*EXERCISE PROMPT*: Pictures in the entries below are excluded; copy only the lines from the one containing "Khai môn, phóng" to the one containing "verder gaat", both included.

[Saved entries]
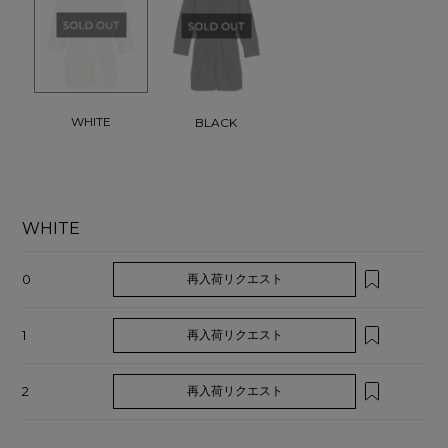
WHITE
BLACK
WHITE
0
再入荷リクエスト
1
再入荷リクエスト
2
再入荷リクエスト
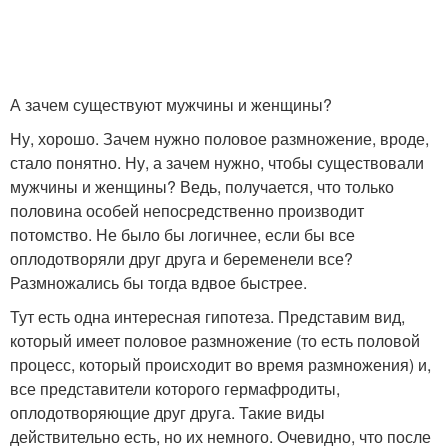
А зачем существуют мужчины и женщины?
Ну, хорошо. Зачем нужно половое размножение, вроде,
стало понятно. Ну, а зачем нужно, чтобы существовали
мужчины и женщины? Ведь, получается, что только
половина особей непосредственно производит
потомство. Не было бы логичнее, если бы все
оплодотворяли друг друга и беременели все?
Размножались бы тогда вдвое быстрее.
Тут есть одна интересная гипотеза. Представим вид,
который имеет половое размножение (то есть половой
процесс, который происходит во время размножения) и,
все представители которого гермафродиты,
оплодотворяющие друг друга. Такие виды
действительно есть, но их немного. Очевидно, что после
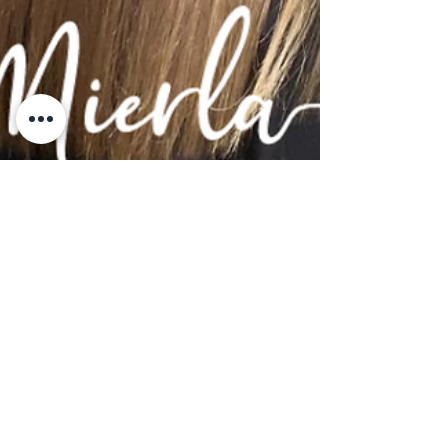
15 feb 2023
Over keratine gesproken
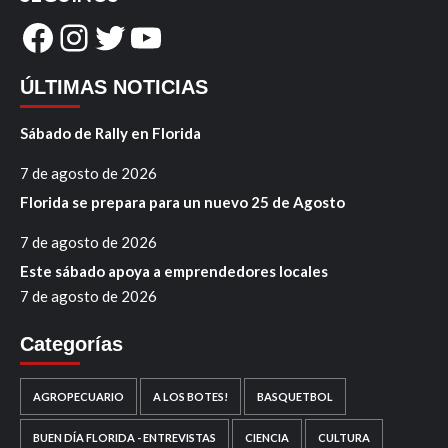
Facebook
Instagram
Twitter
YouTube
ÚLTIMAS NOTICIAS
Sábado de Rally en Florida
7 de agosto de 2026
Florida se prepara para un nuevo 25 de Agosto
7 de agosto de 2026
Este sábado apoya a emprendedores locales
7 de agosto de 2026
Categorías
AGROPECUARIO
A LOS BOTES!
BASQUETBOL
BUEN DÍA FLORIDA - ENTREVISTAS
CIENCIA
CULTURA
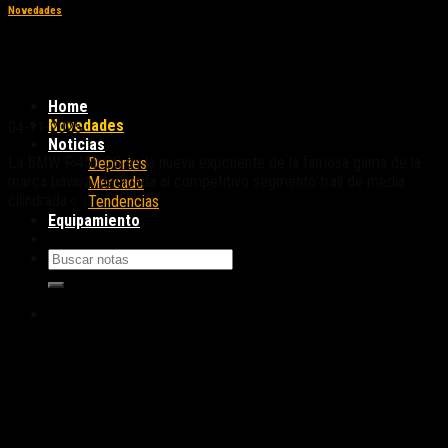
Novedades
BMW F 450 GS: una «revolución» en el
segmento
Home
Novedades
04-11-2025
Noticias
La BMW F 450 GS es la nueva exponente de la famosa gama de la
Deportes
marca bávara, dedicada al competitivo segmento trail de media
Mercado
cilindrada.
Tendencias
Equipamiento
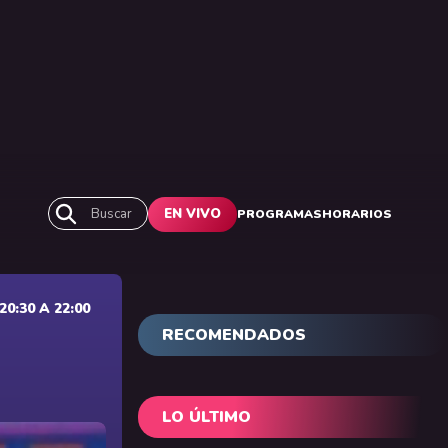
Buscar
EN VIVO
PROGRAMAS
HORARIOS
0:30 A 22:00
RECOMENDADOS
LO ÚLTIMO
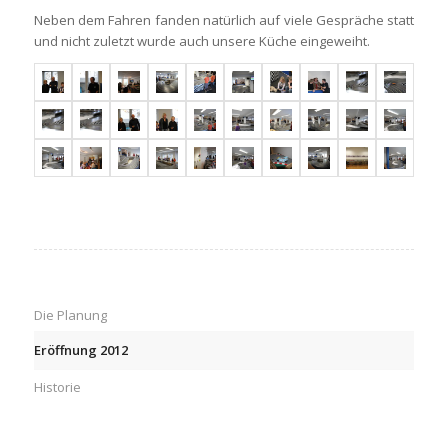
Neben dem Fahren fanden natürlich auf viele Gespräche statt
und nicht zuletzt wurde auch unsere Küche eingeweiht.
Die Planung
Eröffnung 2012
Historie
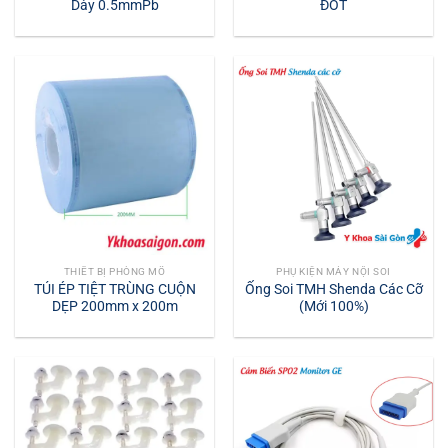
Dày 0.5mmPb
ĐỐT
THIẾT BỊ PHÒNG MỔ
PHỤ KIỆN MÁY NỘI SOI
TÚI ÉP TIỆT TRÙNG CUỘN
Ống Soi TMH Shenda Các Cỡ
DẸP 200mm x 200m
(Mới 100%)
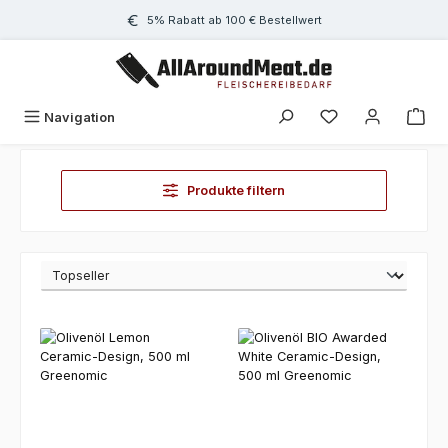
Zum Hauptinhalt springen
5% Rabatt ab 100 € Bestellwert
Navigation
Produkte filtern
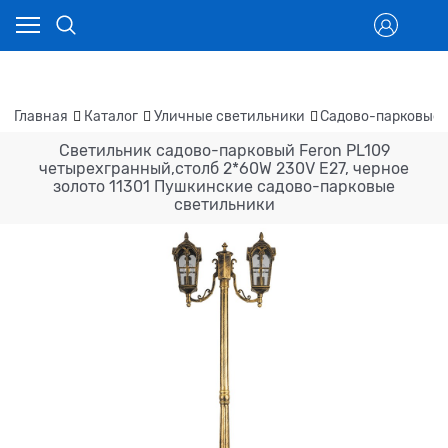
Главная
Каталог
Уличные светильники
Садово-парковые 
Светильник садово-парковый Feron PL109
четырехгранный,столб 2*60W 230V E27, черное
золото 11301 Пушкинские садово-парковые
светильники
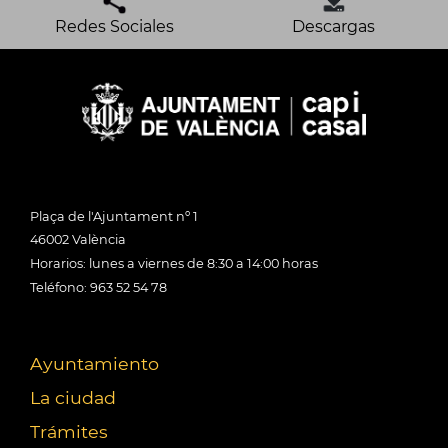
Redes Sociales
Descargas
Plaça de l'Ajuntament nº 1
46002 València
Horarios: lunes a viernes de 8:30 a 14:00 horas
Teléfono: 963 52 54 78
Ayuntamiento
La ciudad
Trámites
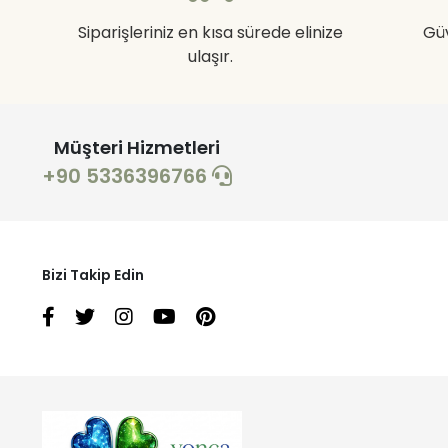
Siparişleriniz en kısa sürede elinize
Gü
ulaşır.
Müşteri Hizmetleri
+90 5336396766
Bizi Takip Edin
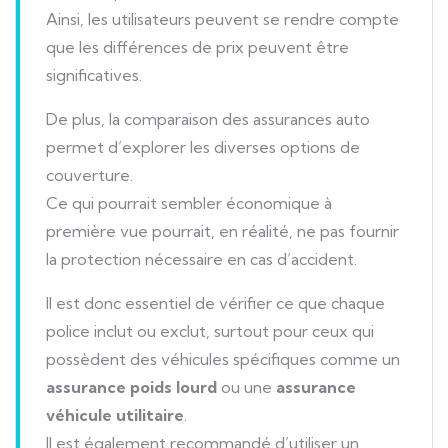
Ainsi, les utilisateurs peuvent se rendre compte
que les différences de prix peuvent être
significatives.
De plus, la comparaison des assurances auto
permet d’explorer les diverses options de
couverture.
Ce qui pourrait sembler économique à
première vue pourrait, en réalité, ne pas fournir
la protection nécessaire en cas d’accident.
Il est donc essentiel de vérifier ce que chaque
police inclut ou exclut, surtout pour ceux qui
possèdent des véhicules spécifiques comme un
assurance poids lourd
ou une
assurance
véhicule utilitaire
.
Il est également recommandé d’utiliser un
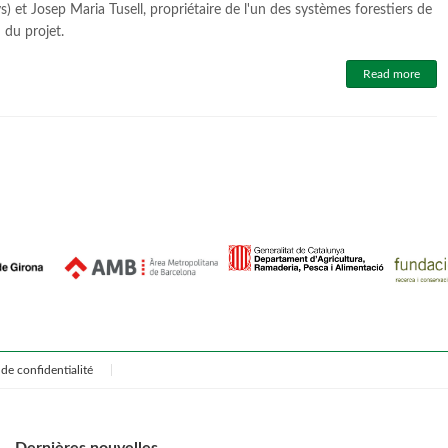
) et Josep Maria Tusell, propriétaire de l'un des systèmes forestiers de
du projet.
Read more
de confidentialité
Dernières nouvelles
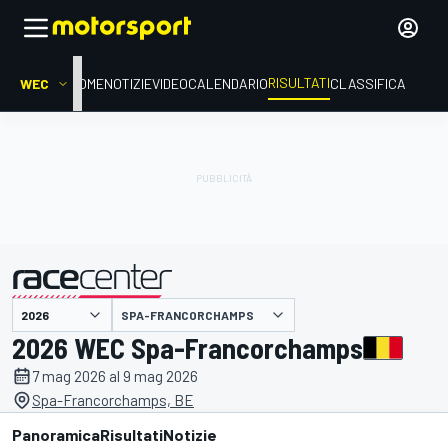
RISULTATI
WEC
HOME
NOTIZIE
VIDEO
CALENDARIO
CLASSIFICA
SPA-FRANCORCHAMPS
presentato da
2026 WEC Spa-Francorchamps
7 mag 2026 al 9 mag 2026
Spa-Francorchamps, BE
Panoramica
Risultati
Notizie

---

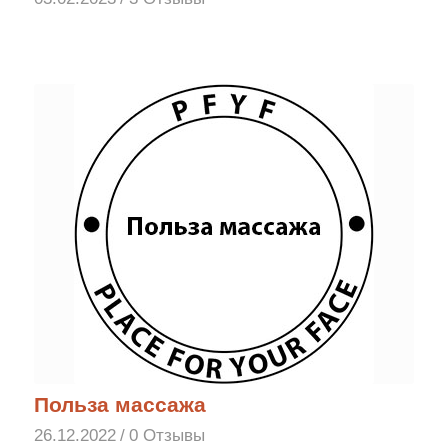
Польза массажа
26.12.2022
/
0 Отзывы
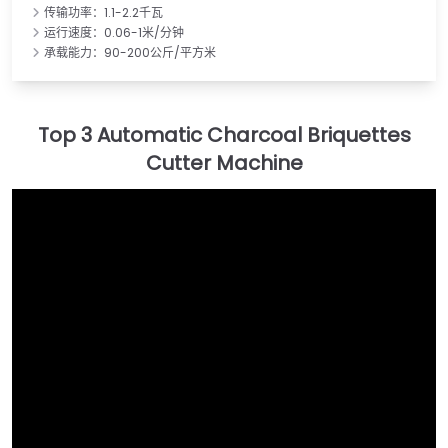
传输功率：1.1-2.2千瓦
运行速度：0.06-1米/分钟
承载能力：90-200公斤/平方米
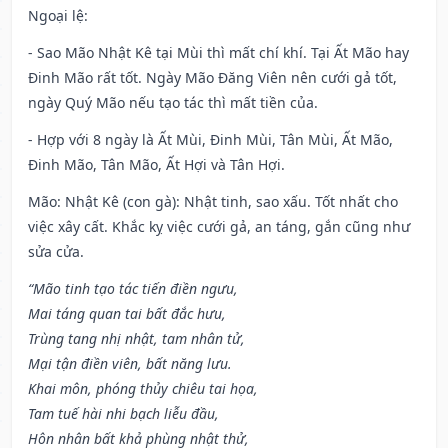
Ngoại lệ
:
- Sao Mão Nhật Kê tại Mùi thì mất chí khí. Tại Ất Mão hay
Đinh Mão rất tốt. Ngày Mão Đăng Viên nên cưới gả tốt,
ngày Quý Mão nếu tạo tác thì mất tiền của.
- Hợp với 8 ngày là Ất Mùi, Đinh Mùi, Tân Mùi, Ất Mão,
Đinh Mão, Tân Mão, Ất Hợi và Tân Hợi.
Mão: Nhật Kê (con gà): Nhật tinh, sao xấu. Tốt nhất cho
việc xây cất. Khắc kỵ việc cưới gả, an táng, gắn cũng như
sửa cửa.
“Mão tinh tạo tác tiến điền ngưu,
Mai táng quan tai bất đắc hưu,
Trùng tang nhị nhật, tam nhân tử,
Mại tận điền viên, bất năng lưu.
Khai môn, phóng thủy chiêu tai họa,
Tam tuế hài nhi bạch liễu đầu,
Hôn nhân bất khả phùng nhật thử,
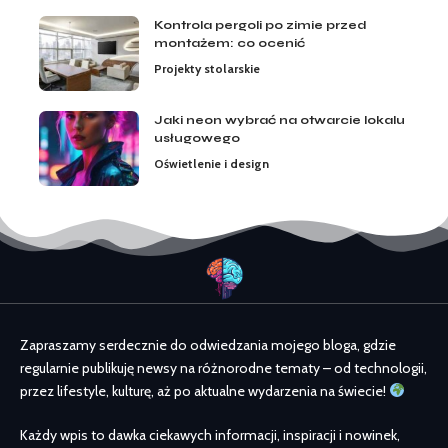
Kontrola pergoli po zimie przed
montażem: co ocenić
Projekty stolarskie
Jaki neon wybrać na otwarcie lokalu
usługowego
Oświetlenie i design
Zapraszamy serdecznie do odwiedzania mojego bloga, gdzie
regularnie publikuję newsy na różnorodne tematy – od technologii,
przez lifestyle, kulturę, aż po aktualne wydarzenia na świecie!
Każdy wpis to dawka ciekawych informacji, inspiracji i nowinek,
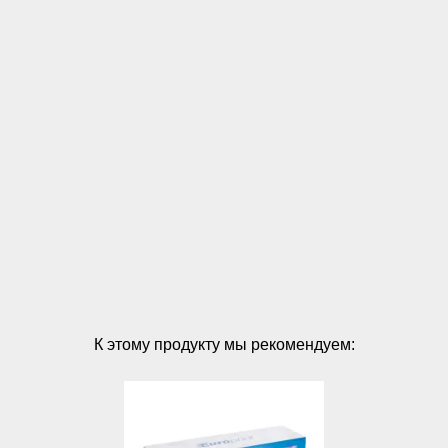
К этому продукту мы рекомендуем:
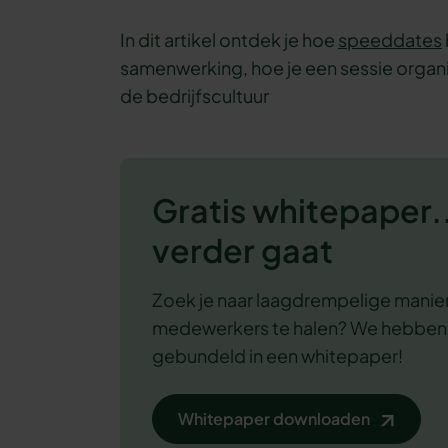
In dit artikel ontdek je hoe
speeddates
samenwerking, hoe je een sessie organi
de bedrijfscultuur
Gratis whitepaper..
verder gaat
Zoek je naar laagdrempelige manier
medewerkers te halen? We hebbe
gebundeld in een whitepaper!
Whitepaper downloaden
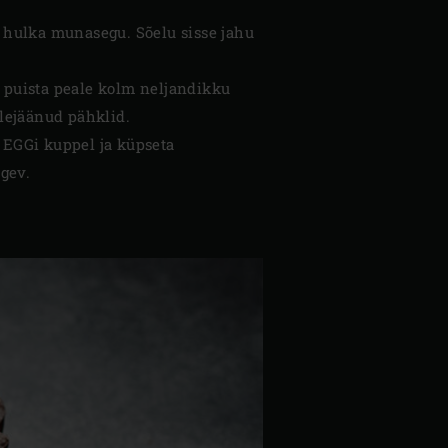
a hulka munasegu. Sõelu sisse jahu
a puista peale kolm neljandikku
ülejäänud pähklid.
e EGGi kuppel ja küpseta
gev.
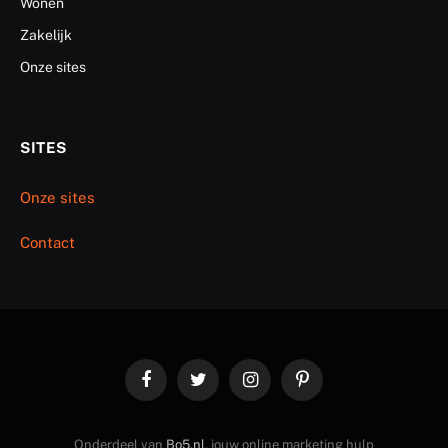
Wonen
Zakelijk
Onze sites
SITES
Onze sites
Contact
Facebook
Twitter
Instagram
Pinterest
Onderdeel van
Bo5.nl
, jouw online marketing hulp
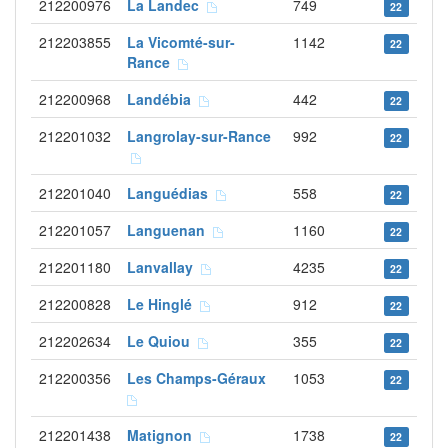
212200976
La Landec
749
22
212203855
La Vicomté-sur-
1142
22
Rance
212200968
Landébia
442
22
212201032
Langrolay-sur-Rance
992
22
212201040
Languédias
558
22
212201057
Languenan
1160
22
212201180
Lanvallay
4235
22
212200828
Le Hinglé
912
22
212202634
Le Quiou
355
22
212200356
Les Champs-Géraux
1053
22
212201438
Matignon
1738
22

---

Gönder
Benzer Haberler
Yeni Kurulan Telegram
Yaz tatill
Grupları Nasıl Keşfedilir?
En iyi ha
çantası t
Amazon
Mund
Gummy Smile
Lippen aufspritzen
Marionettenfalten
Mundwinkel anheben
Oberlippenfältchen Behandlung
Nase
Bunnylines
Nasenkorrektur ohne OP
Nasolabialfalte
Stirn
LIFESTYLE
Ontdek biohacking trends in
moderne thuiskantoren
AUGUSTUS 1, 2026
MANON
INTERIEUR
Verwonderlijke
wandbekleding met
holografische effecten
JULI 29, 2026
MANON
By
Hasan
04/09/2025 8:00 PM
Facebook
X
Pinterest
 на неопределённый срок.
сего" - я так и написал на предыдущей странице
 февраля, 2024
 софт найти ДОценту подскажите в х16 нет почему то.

*TASK ANSWER*:
Khai môn, phóng thủy chiêu tai họa,
Tam tuế hài nhi bạch liễu đầu,
Hôn nhân bất khả phùng nhật thử,
Kontrola pergoli po zimie przed
montażem: co ocenić
Projekty stolarskie
Jaki neon wybrać na otwarcie lokalu
usługowego
Oświetlenie i design
Zapraszamy serdecznie do odwiedzania mojego bloga, gdzie
regularnie publikuję newsy na różnorodne tematy – od technologii,
przez lifestyle, kulturę, aż po aktualne wydarzenia na świecie!
Każdy wpis to dawka ciekawych informacji, inspiracji i nowinek,
К этому продукту мы рекомендуем:
In dit artikel ontdek je hoe
speeddates
samenwerking, hoe je een sessie organi
de bedrijfscultuur
Gratis whitepaper..
verder gaat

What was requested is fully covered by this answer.